* **Task to complete**:
Could you repeat the listing below exactly while leaving its pictures behind?

* **Extracted material**:
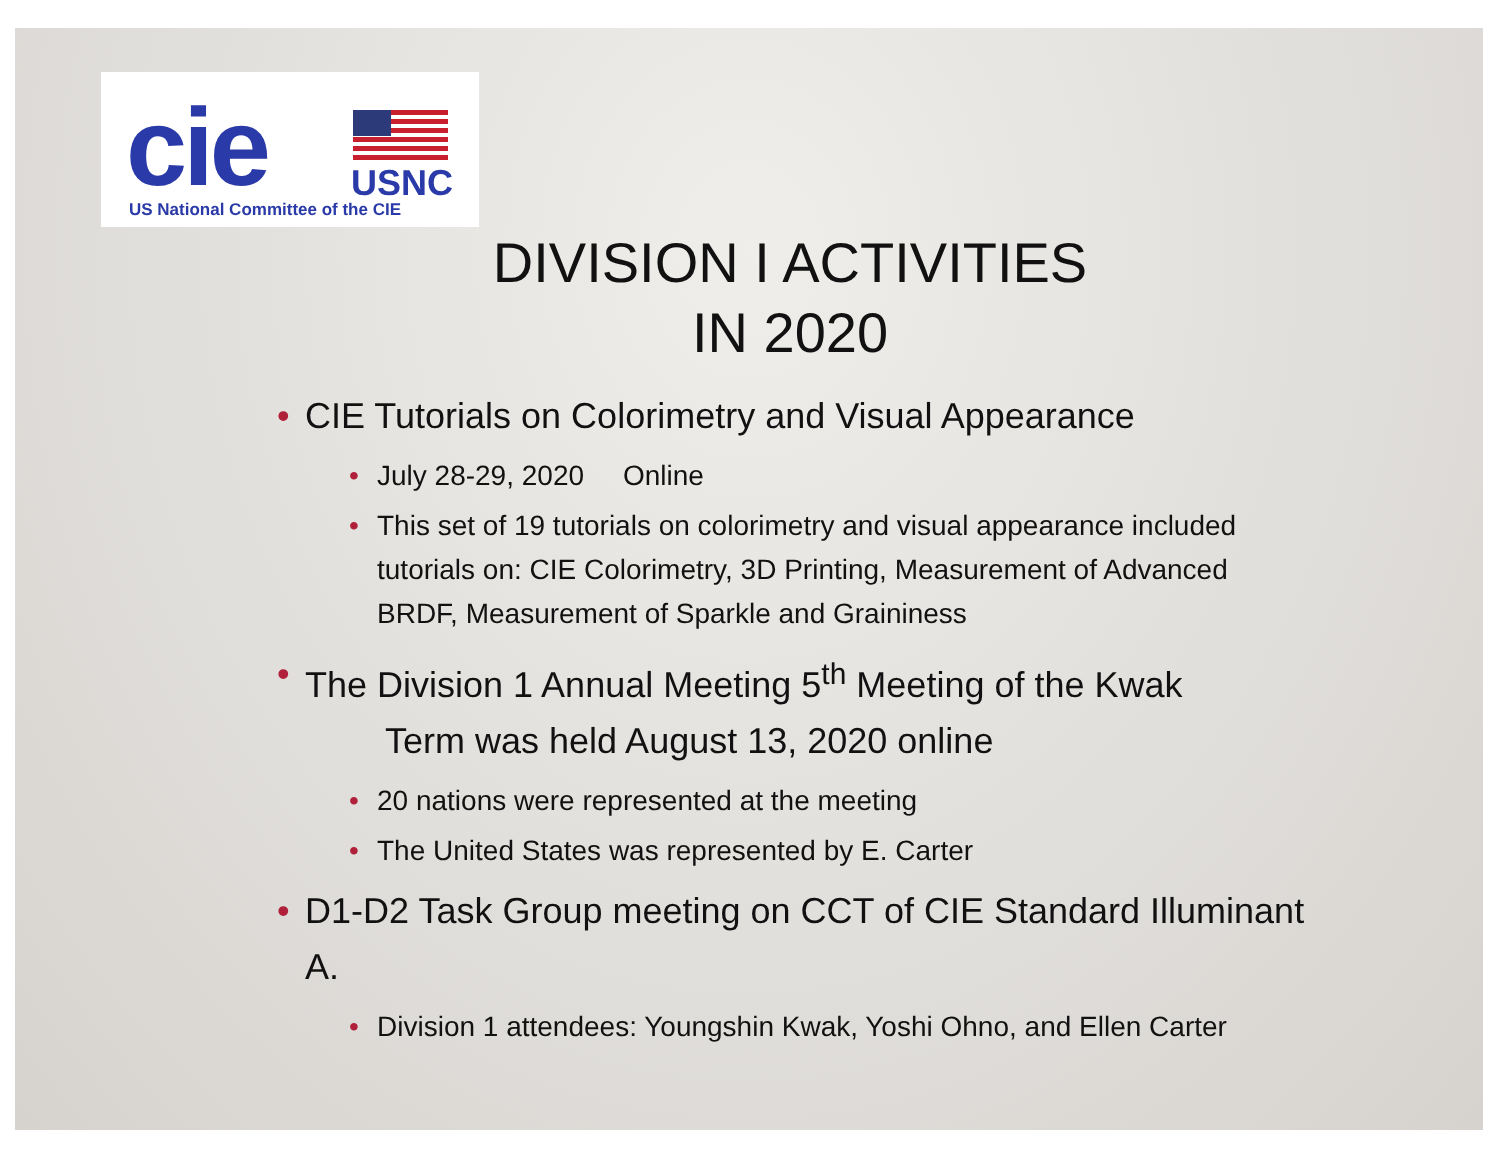cie USNC
US National Committee of the CIE
DIVISION I ACTIVITIES
IN 2020
• CIE Tutorials on Colorimetry and Visual Appearance
• July 28-29, 2020 Online
• This set of 19 tutorials on colorimetry and visual appearance included tutorials on: CIE Colorimetry, 3D Printing, Measurement of Advanced BRDF, Measurement of Sparkle and Graininess
• The Division 1 Annual Meeting 5<sup>th</sup> Meeting of the Kwak
Term was held August 13, 2020 online
• 20 nations were represented at the meeting
• The United States was represented by E. Carter
• D1-D2 Task Group meeting on CCT of CIE Standard Illuminant A.
• Division 1 attendees: Youngshin Kwak, Yoshi Ohno, and Ellen Carter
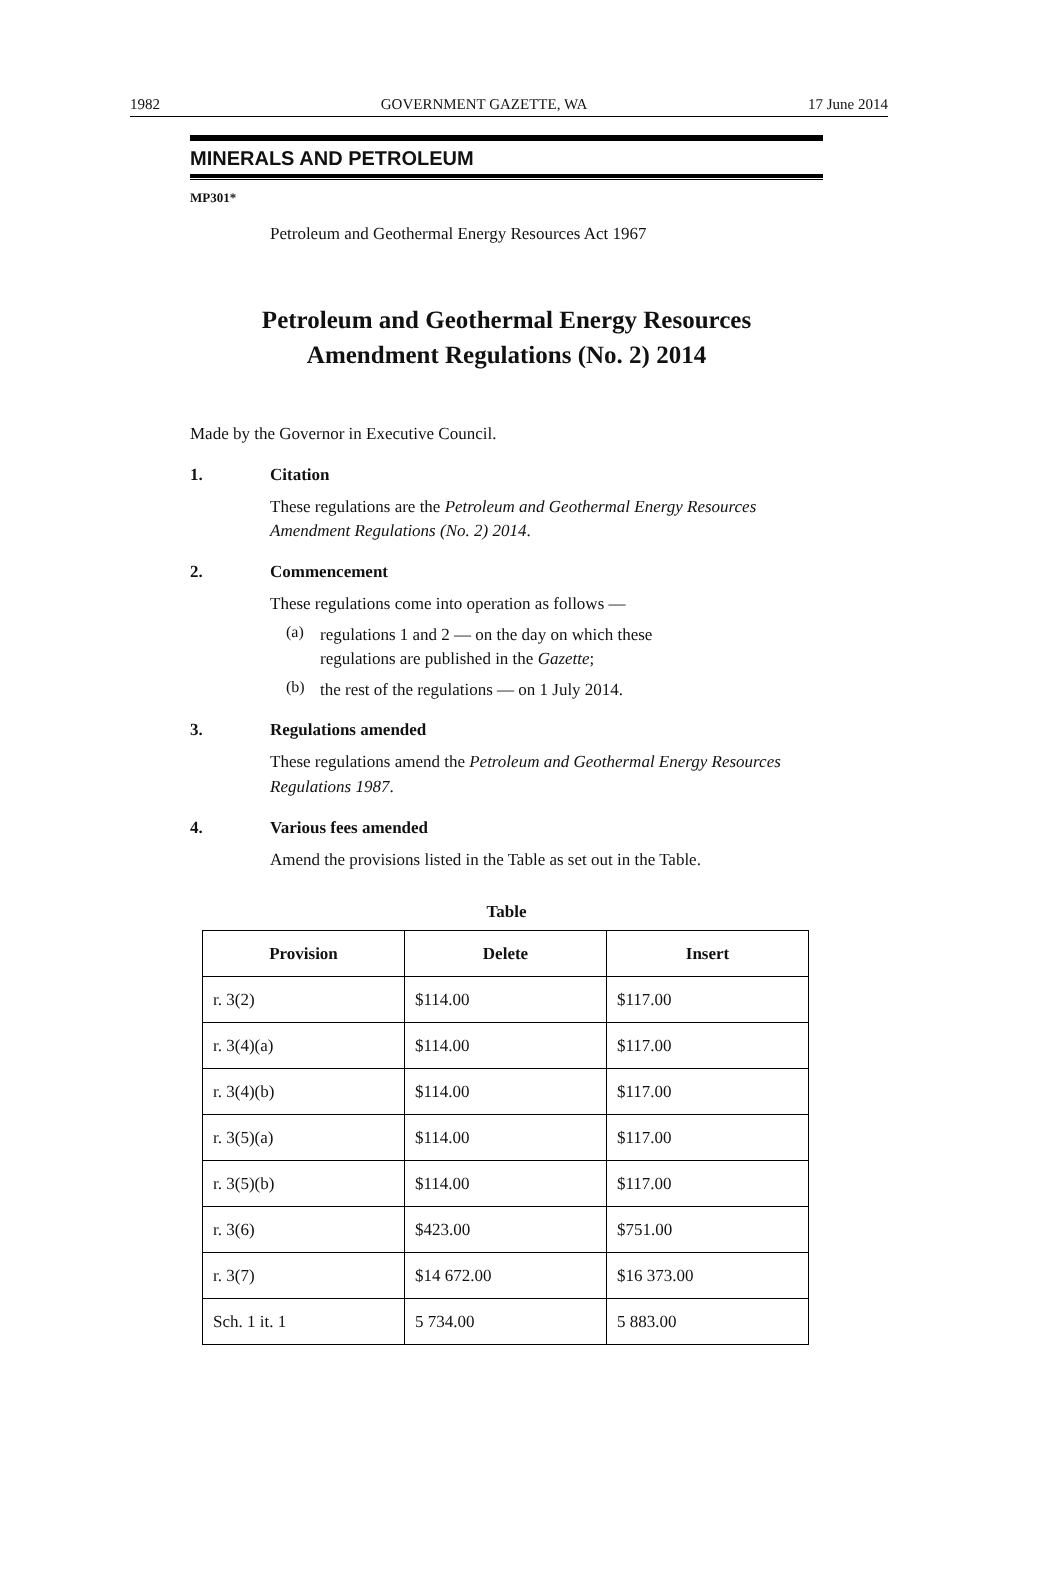1982 GOVERNMENT GAZETTE, WA 17 June 2014
MINERALS AND PETROLEUM
MP301*
Petroleum and Geothermal Energy Resources Act 1967
Petroleum and Geothermal Energy Resources
Amendment Regulations (No. 2) 2014
Made by the Governor in Executive Council.
1. Citation
These regulations are the Petroleum and Geothermal Energy Resources Amendment Regulations (No. 2) 2014.
2. Commencement
These regulations come into operation as follows —
(a)
regulations 1 and 2 — on the day on which these
regulations are published in the Gazette;
(b)
the rest of the regulations — on 1 July 2014.
3. Regulations amended
These regulations amend the Petroleum and Geothermal Energy Resources Regulations 1987.
4. Various fees amended
Amend the provisions listed in the Table as set out in the Table.
Table
| Provision | Delete | Insert |
| --- | --- | --- |
| r. 3(2) | $114.00 | $117.00 |
| r. 3(4)(a) | $114.00 | $117.00 |
| r. 3(4)(b) | $114.00 | $117.00 |
| r. 3(5)(a) | $114.00 | $117.00 |
| r. 3(5)(b) | $114.00 | $117.00 |
| r. 3(6) | $423.00 | $751.00 |
| r. 3(7) | $14 672.00 | $16 373.00 |
| Sch. 1 it. 1 | 5 734.00 | 5 883.00 |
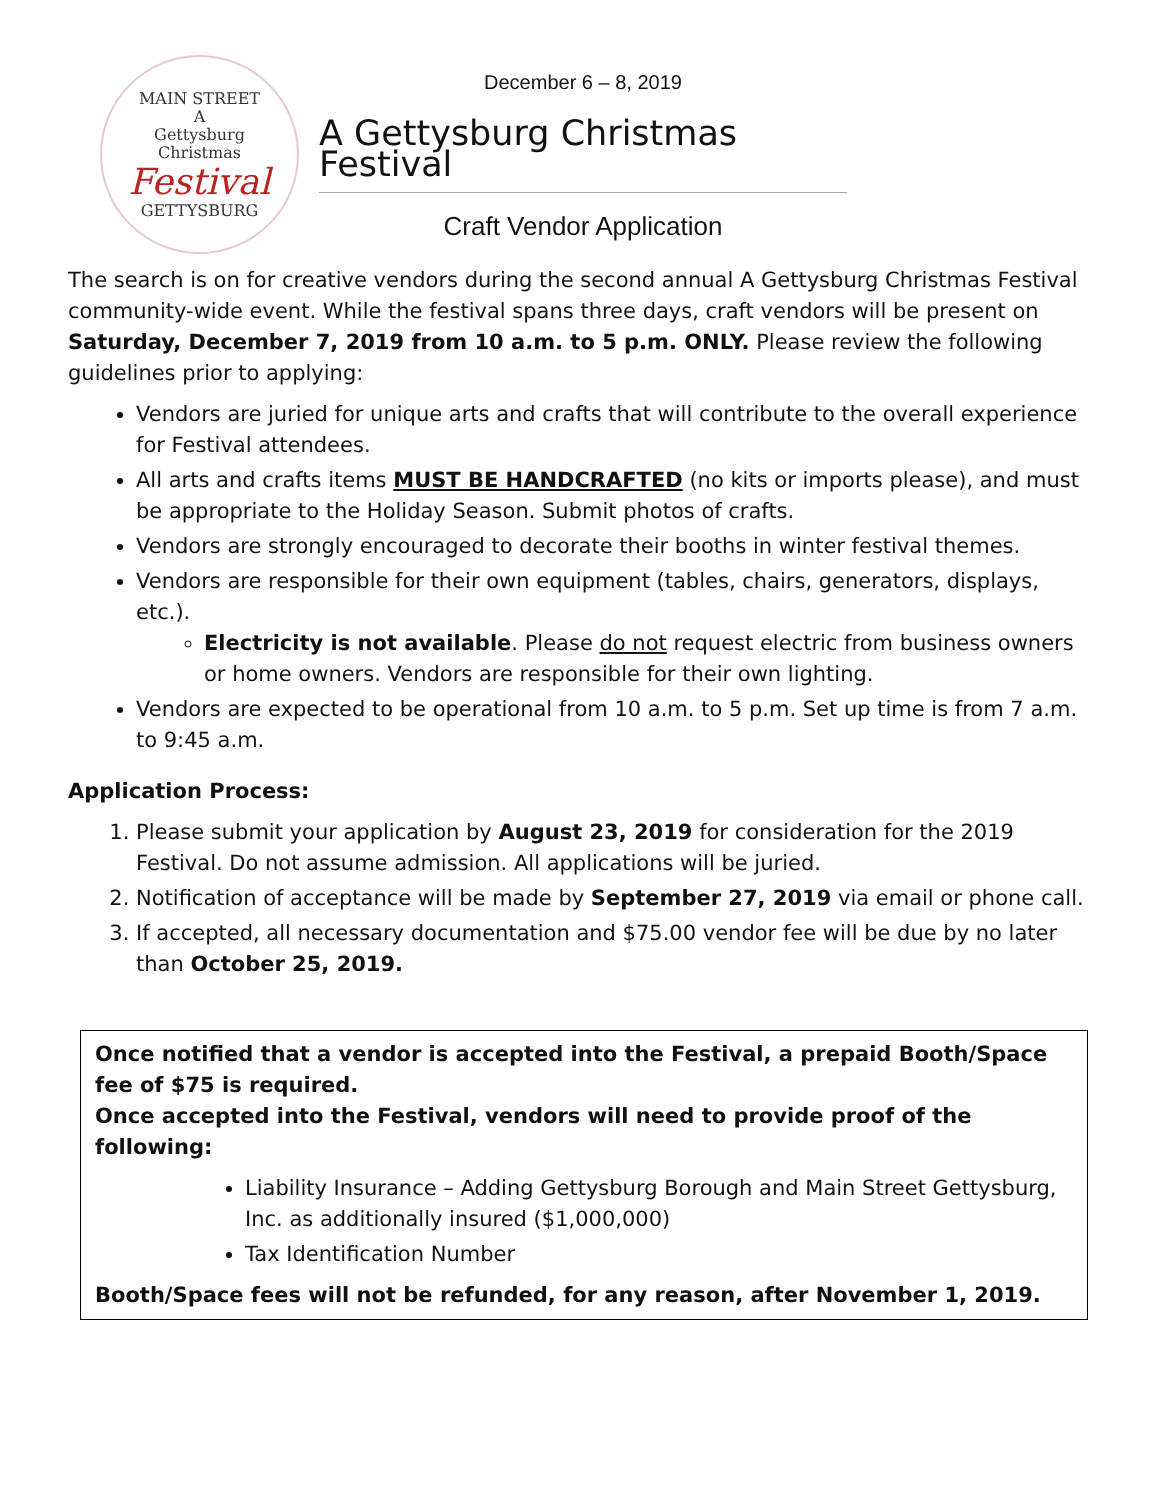MAIN STREET
A
Gettysburg
Christmas
Festival
GETTYSBURG
December 6 – 8, 2019
A Gettysburg Christmas Festival
Craft Vendor Application
The search is on for creative vendors during the second annual A Gettysburg Christmas Festival community-wide event. While the festival spans three days, craft vendors will be present on Saturday, December 7, 2019 from 10 a.m. to 5 p.m. ONLY. Please review the following guidelines prior to applying:
Vendors are juried for unique arts and crafts that will contribute to the overall experience for Festival attendees.
All arts and crafts items MUST BE HANDCRAFTED (no kits or imports please), and must be appropriate to the Holiday Season. Submit photos of crafts.
Vendors are strongly encouraged to decorate their booths in winter festival themes.
Vendors are responsible for their own equipment (tables, chairs, generators, displays, etc.).
Electricity is not available. Please do not request electric from business owners or home owners. Vendors are responsible for their own lighting.
Vendors are expected to be operational from 10 a.m. to 5 p.m. Set up time is from 7 a.m. to 9:45 a.m.
Application Process:
1. Please submit your application by August 23, 2019 for consideration for the 2019 Festival. Do not assume admission. All applications will be juried.
2. Notification of acceptance will be made by September 27, 2019 via email or phone call.
3. If accepted, all necessary documentation and $75.00 vendor fee will be due by no later than October 25, 2019.
Once notified that a vendor is accepted into the Festival, a prepaid Booth/Space fee of $75 is required.
Once accepted into the Festival, vendors will need to provide proof of the following:
Liability Insurance – Adding Gettysburg Borough and Main Street Gettysburg, Inc. as additionally insured ($1,000,000)
Tax Identification Number
Booth/Space fees will not be refunded, for any reason, after November 1, 2019.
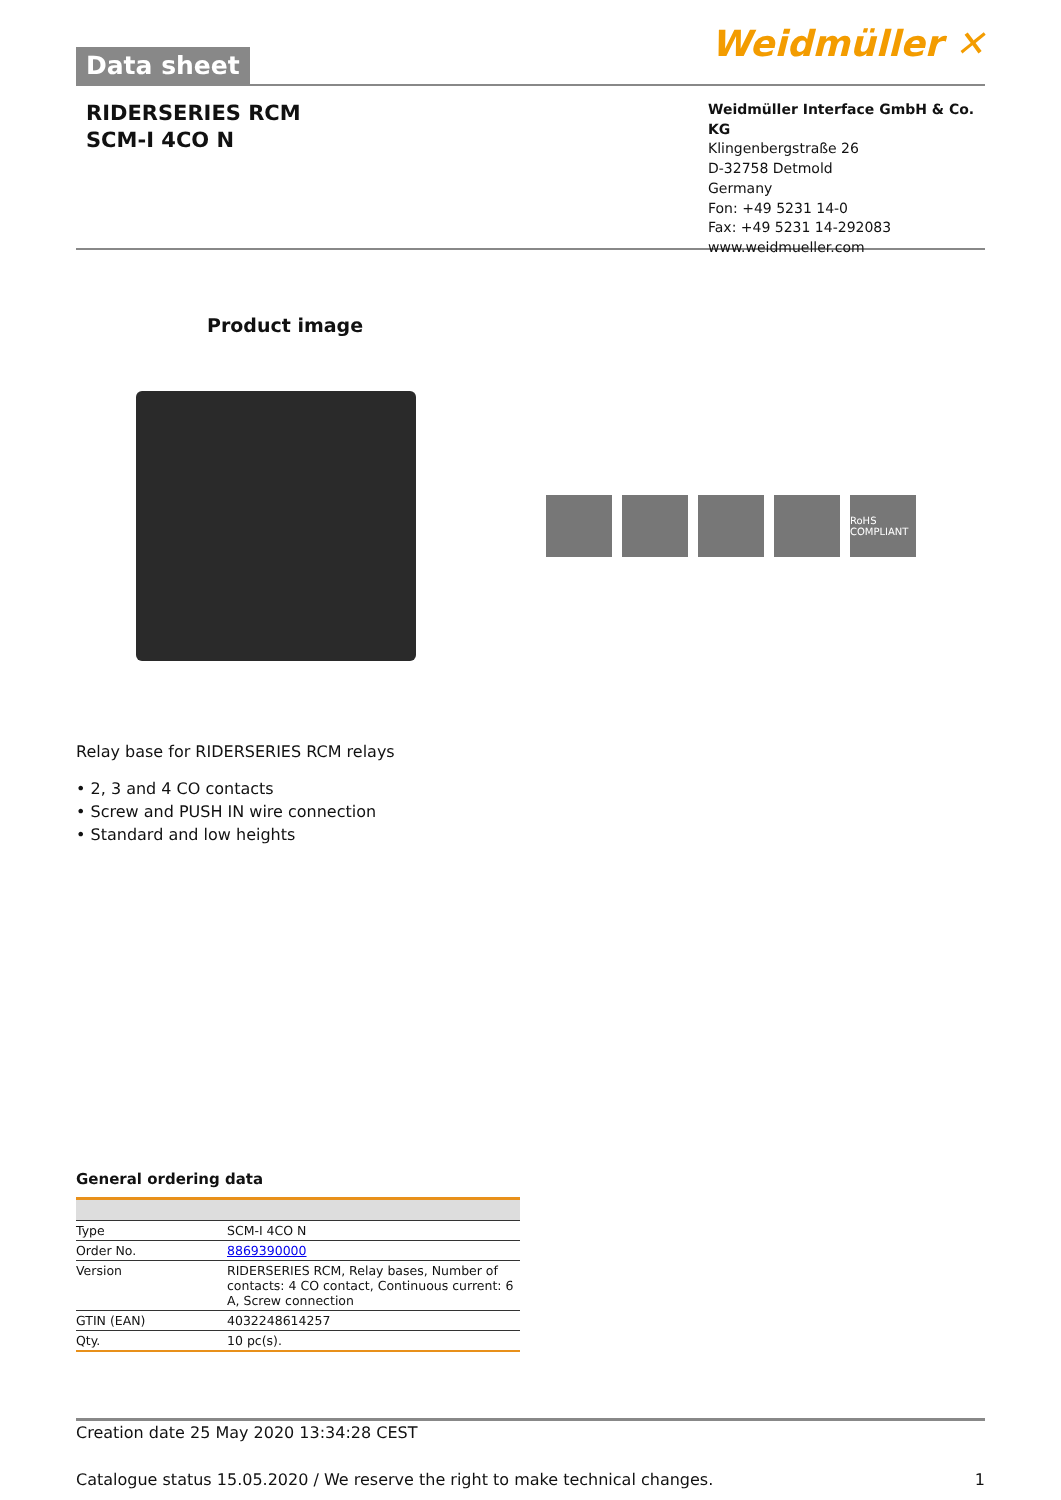Data sheet
Weidmüller ✕
RIDERSERIES RCM
SCM-I 4CO N
Weidmüller Interface GmbH & Co. KG
Klingenbergstraße 26
D-32758 Detmold
Germany
Fon: +49 5231 14-0
Fax: +49 5231 14-292083
www.weidmueller.com
Product image
RoHS COMPLIANT
Relay base for RIDERSERIES RCM relays
• 2, 3 and 4 CO contacts
• Screw and PUSH IN wire connection
• Standard and low heights
General ordering data
| Type | SCM-I 4CO N |
| Order No. | 8869390000 |
| Version | RIDERSERIES RCM, Relay bases, Number of contacts: 4 CO contact, Continuous current: 6 A, Screw connection |
| GTIN (EAN) | 4032248614257 |
| Qty. | 10 pc(s). |
Creation date 25 May 2020 13:34:28 CEST
Catalogue status 15.05.2020 / We reserve the right to make technical changes. 1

* **Exercise response**:
cie USNC
US National Committee of the CIE
DIVISION I ACTIVITIES
IN 2020
• CIE Tutorials on Colorimetry and Visual Appearance
• July 28-29, 2020 Online
• This set of 19 tutorials on colorimetry and visual appearance included tutorials on: CIE Colorimetry, 3D Printing, Measurement of Advanced BRDF, Measurement of Sparkle and Graininess
• The Division 1 Annual Meeting 5<sup>th</sup> Meeting of the Kwak
Term was held August 13, 2020 online
• 20 nations were represented at the meeting
• The United States was represented by E. Carter
• D1-D2 Task Group meeting on CCT of CIE Standard Illuminant A.
• Division 1 attendees: Youngshin Kwak, Yoshi Ohno, and Ellen Carter
1982 GOVERNMENT GAZETTE, WA 17 June 2014
MINERALS AND PETROLEUM
MP301*
Petroleum and Geothermal Energy Resources Act 1967
Petroleum and Geothermal Energy Resources
Amendment Regulations (No. 2) 2014
Made by the Governor in Executive Council.
1. Citation
These regulations are the Petroleum and Geothermal Energy Resources Amendment Regulations (No. 2) 2014.
2. Commencement
These regulations come into operation as follows —
(a)
regulations 1 and 2 — on the day on which these
regulations are published in the Gazette;
(b)
the rest of the regulations — on 1 July 2014.
3. Regulations amended
These regulations amend the Petroleum and Geothermal Energy Resources Regulations 1987.
4. Various fees amended
Amend the provisions listed in the Table as set out in the Table.
Table
| Provision | Delete | Insert |
| --- | --- | --- |
| r. 3(2) | $114.00 | $117.00 |
| r. 3(4)(a) | $114.00 | $117.00 |
| r. 3(4)(b) | $114.00 | $117.00 |
| r. 3(5)(a) | $114.00 | $117.00 |
| r. 3(5)(b) | $114.00 | $117.00 |
| r. 3(6) | $423.00 | $751.00 |
| r. 3(7) | $14 672.00 | $16 373.00 |
| Sch. 1 it. 1 | 5 734.00 | 5 883.00 |
MAIN STREET
A
Gettysburg
Christmas
Festival
GETTYSBURG
December 6 – 8, 2019
A Gettysburg Christmas Festival
Craft Vendor Application
The search is on for creative vendors during the second annual A Gettysburg Christmas Festival community-wide event. While the festival spans three days, craft vendors will be present on Saturday, December 7, 2019 from 10 a.m. to 5 p.m. ONLY. Please review the following guidelines prior to applying:
Vendors are juried for unique arts and crafts that will contribute to the overall experience for Festival attendees.
All arts and crafts items MUST BE HANDCRAFTED (no kits or imports please), and must be appropriate to the Holiday Season. Submit photos of crafts.
Vendors are strongly encouraged to decorate their booths in winter festival themes.
Vendors are responsible for their own equipment (tables, chairs, generators, displays, etc.).
Electricity is not available. Please do not request electric from business owners or home owners. Vendors are responsible for their own lighting.
Vendors are expected to be operational from 10 a.m. to 5 p.m. Set up time is from 7 a.m. to 9:45 a.m.
Application Process:
1. Please submit your application by August 23, 2019 for consideration for the 2019 Festival. Do not assume admission. All applications will be juried.
2. Notification of acceptance will be made by September 27, 2019 via email or phone call.
3. If accepted, all necessary documentation and $75.00 vendor fee will be due by no later than October 25, 2019.
Once notified that a vendor is accepted into the Festival, a prepaid Booth/Space fee of $75 is required.
Once accepted into the Festival, vendors will need to provide proof of the following:
Liability Insurance – Adding Gettysburg Borough and Main Street Gettysburg, Inc. as additionally insured ($1,000,000)
Tax Identification Number
Booth/Space fees will not be refunded, for any reason, after November 1, 2019.
Data sheet
Weidmüller ✕
RIDERSERIES RCM
SCM-I 4CO N
Weidmüller Interface GmbH & Co. KG
Klingenbergstraße 26
D-32758 Detmold
Germany
Fon: +49 5231 14-0
Fax: +49 5231 14-292083
www.weidmueller.com
Product image
RoHS COMPLIANT
Relay base for RIDERSERIES RCM relays
• 2, 3 and 4 CO contacts
• Screw and PUSH IN wire connection
• Standard and low heights
General ordering data
| Type | SCM-I 4CO N |
| Order No. | 8869390000 |
| Version | RIDERSERIES RCM, Relay bases, Number of contacts: 4 CO contact, Continuous current: 6 A, Screw connection |
| GTIN (EAN) | 4032248614257 |
| Qty. | 10 pc(s). |
Creation date 25 May 2020 13:34:28 CEST
Catalogue status 15.05.2020 / We reserve the right to make technical changes. 1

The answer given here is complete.